Verilen görev 1
Gösterilen metne göre Türkiye, Pisa sıralamasında kaçıncı sırada yer alıyor?
Verilen görev 2
Gösterilen metnin "Karneleri aldık, yaz" sözcüklerinden başlayıp "anlamada sonuncuyuz." sözcükleri de dahil olmak üzere ilgili bölümünü aynen yazın.
Verilen görev 3
Gösterilen metinde rakamla yazılmış bütün sayıları, metinde geçtikleri biçimiyle sıralayın.

Gösterilen metin

Karneleri aldık, yaz tatili başladı. Sizin de dikkatinizi
çekiyor mu bilemem ama benim kafayı taktığım bir konu var;
karneler, takdir ve teşekkürden geçilmiyor. Sanırsın bütün
ilköğretim, yaz dememiş kış dememiş ve takdir belgesi yahut
teşekkür ile ödüllendirilmiş...
Buraya kadar güzel... Ancak kafamı kurcalayan şu ki; ortalık takdir
teşekkürden geçilmezken şu Pisa sonuçları nedir?
Pisa; OECD'nin Uluslararası Öğrenci Performansı Değerlendirme
Raporu...
72 ülke ve ekonomik bölgede; 15 yaşındaki 540 bin öğrencinin
katılımıyla yapılıyor bu test ve Türkiye 50'nci sırada, üstelik
önceki yıllara göre daha da gerilemişiz. Daha da vahimi, okuduğunu
anlamada sonuncuyuz.
Vasat gelir tuzağından kurtulmanın kalıcı yolu, eğitimi vasatlıktan
kurtarmak ise takdir ve teşekküre boğduğumuz çocuklarımızın eğitim
kalitesini sorgulamalıyız. Veli odaklı çalışan özel eğitim
kurumları, takdir teşekkür gazıyla çocuklarımızı
oblomovlaştırıyor.

Veri girdileri:
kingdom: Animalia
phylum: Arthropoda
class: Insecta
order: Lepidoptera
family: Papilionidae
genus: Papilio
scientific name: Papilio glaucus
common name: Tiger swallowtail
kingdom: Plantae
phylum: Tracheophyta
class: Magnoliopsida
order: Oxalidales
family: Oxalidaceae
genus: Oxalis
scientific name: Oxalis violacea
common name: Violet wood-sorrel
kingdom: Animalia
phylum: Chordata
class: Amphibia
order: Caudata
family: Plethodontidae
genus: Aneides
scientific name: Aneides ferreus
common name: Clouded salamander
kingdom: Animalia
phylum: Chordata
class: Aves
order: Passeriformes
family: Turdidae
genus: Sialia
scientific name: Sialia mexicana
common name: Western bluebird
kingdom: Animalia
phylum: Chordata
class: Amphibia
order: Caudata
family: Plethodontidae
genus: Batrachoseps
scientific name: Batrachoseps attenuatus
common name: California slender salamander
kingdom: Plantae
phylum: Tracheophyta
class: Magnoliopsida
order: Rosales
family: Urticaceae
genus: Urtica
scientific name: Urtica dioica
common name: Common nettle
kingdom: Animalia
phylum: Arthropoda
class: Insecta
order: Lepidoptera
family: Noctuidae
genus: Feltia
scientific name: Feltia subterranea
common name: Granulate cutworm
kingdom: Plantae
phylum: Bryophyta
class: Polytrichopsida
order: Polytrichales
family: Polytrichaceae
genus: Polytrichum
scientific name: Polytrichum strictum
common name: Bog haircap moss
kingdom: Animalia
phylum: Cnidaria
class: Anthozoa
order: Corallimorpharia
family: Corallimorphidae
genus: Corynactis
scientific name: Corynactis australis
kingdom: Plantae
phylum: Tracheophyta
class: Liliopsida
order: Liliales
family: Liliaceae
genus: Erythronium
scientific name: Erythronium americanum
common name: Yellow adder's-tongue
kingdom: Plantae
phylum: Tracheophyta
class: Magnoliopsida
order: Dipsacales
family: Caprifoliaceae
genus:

Nihai yanıt 1
Türkiye 50'nci sırada yer alıyor.

Nihai yanıt 2
Karneleri aldık, yaz tatili başladı. Sizin de dikkatinizi
çekiyor mu bilemem ama benim kafayı taktığım bir konu var;
karneler, takdir ve teşekkürden geçilmiyor. Sanırsın bütün
ilköğretim, yaz dememiş kış dememiş ve takdir belgesi yahut
teşekkür ile ödüllendirilmiş...
Buraya kadar güzel... Ancak kafamı kurcalayan şu ki; ortalık takdir
teşekkürden geçilmezken şu Pisa sonuçları nedir?
Pisa; OECD'nin Uluslararası Öğrenci Performansı Değerlendirme
Raporu...
72 ülke ve ekonomik bölgede; 15 yaşındaki 540 bin öğrencinin
katılımıyla yapılıyor bu test ve Türkiye 50'nci sırada, üstelik
önceki yıllara göre daha da gerilemişiz. Daha da vahimi, okuduğunu
anlamada sonuncuyuz.

Nihai yanıt 3
72
15
540 bin
50'nci